You can't say, man, I sure wish I could get back to when I was weighing 163 pounds and I could eat all day [laughter]. You're not going to stay in that moment. Maybe you had that for four, five years. Now you have to start doing other things to maintain that.

The first thing is to identify jazz, music education as something that you need to maintain. We haven't, as a culture, even identified anything about our dance. What would we like to see our public dance be? What would we like to see our national art sound like? You want it to be lewdness and profanity and the use of expletives? Is that what we want? That's what we have.

Is this art form, jazz, in danger?

All art forms are in danger in a period of no education.

And you mean music education?

All art forms. No, not just music education. Education. All art forms: Art is in danger when there's a lack of education. That's why when the fascists come in, they burn books, they start to destroy art. They understand that if they do that, they destroy all these people's connections to who they are so that then, you can make them be what you want them to be. So it's not jazz. Everybody is in trouble. Look at the records. Look at the books. Look at the symphony orchestras and what they're going through. Look at what types of films get made. Look at the dance companies and what they have to do to survive. So then the question is not jazz, it's our culture. That's what we should be questioning. It's not a question about jazz. People are still playing jazz all over the world. They're doing what they can.

There is a lot of new money out there that wants to be more active.

I would like to see younger people be much more active. I think they're capable of being active and have the wherewithal, the intelligence, the organizational skills and the global awareness. They have all of these things. But the one thing they don't have is a cause. Their own cause.

And yet Americans are seen in the world as being among the most philanthropic.

Privately, yes, but from a government standpoint, not really. We have to remember that many foreign governments support the arts. We, here in this country, must rely on our private philanthropy and our institutions like our businesses because our government does not really support the arts.

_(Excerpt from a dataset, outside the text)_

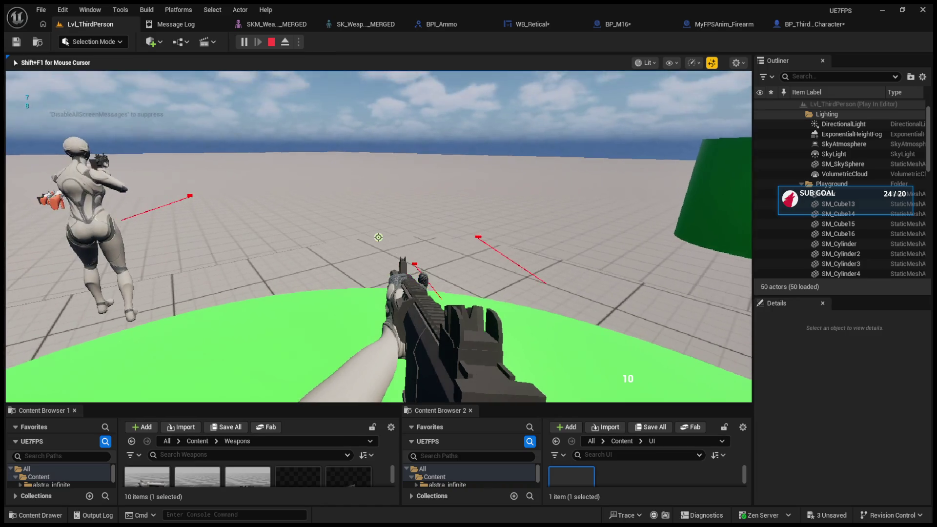
click(378, 237)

Do fundraising strategies for the arts have to change to reflect this?

I don't really know what the strategies are, to be honest with you. I mean, to me, when I talk to people, I don't go with a strategy. I just talk to them like I'm talking to you. And I say this is what our cause is, this is what we are about. I'm not trying to sell them a bill of goods. Because the money's not for me. It's for an art form, and the art form has served me well, and when I'm gone, it will still be here, and so will that institution.